• Task goal
Repeat the data that follows in full. Do not include the pictures.

Data for analysis section start

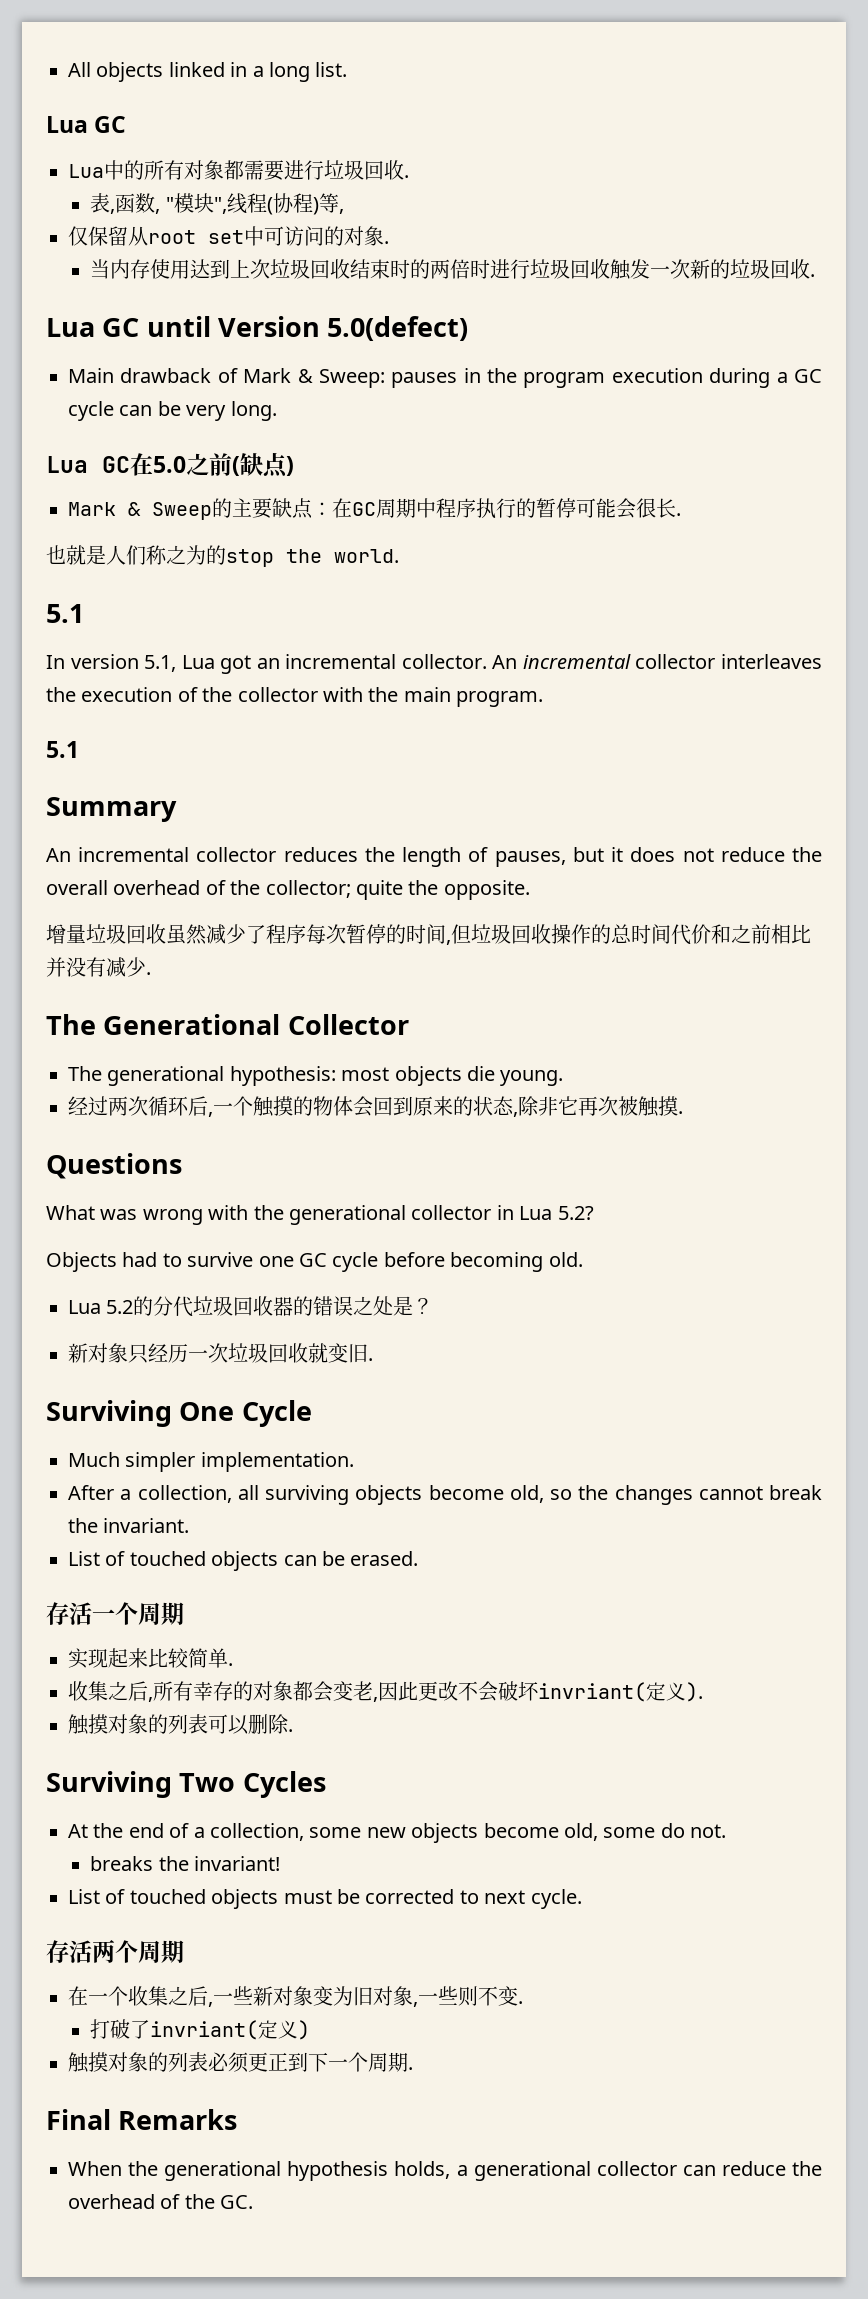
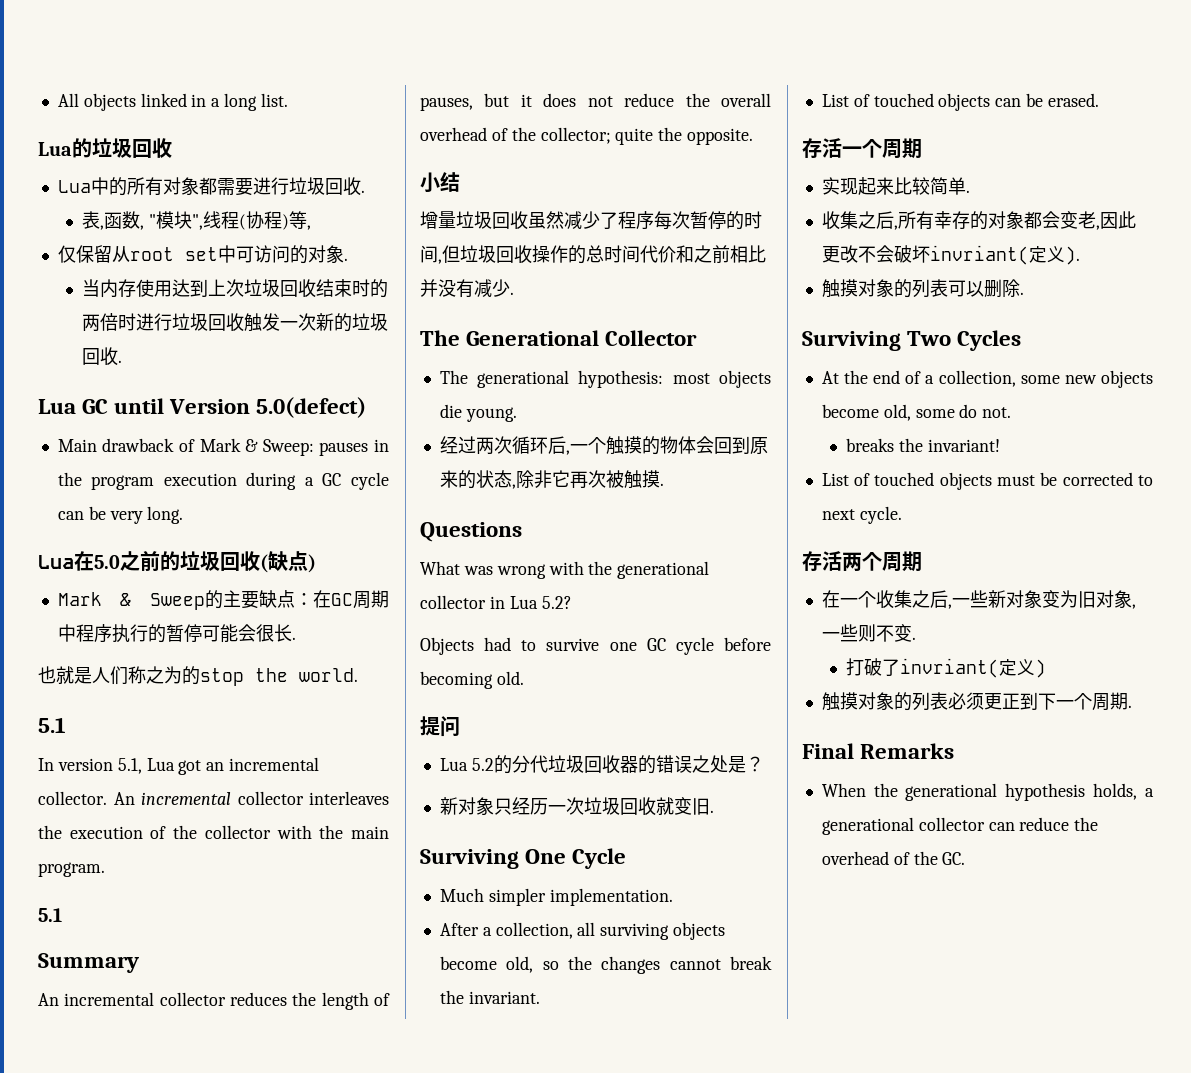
[94,116,127,133] GC -> [72,138,172,158] 的垃圾回收
[102,456,130,473] GC -> (74, 562) none
(232, 464) none -> [160,551,260,571] 的垃圾回收
(530, 890) none -> [420,172,460,193] // 小结
(583, 1259) none -> [420,716,460,737] // 提问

Data for analysis section end

• Solution to the exercise
[94,116,127,133] GC -> [72,138,172,158] 的垃圾回收
[102,456,130,473] GC -> (74, 562) none
(232, 464) none -> [160,551,260,571] 的垃圾回收
(530, 890) none -> [420,172,460,193] // 小结
(583, 1259) none -> [420,716,460,737] // 提问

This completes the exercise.